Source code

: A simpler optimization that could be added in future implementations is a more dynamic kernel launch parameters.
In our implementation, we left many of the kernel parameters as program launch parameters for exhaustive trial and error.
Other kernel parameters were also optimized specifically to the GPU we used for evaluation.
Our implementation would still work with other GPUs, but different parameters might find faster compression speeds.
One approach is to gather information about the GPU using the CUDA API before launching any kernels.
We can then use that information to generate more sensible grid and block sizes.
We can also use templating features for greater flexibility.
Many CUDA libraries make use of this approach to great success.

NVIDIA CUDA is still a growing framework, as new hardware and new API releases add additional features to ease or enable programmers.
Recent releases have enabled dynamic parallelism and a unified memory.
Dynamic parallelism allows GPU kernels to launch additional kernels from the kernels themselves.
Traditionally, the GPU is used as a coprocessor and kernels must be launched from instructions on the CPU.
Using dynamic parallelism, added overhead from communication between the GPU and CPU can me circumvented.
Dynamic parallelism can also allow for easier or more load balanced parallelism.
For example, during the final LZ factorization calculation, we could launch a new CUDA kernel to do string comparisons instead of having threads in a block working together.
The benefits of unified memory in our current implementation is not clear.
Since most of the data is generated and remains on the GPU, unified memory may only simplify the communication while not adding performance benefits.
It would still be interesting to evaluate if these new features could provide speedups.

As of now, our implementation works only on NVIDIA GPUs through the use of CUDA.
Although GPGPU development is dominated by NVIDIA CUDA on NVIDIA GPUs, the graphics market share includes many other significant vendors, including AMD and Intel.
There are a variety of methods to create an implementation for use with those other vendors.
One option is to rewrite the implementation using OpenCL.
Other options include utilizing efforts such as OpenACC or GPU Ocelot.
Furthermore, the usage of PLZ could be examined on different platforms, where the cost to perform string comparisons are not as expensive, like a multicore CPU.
☆ ☆ ☆ ☆
Task goal:
Between the first line of the entries above and the line with "Other kernel parameters", both included, copy every line exactly and nothing outside that range.

Written answer:
Source code

: A simpler optimization that could be added in future implementations is a more dynamic kernel launch parameters.
In our implementation, we left many of the kernel parameters as program launch parameters for exhaustive trial and error.
Other kernel parameters were also optimized specifically to the GPU we used for evaluation.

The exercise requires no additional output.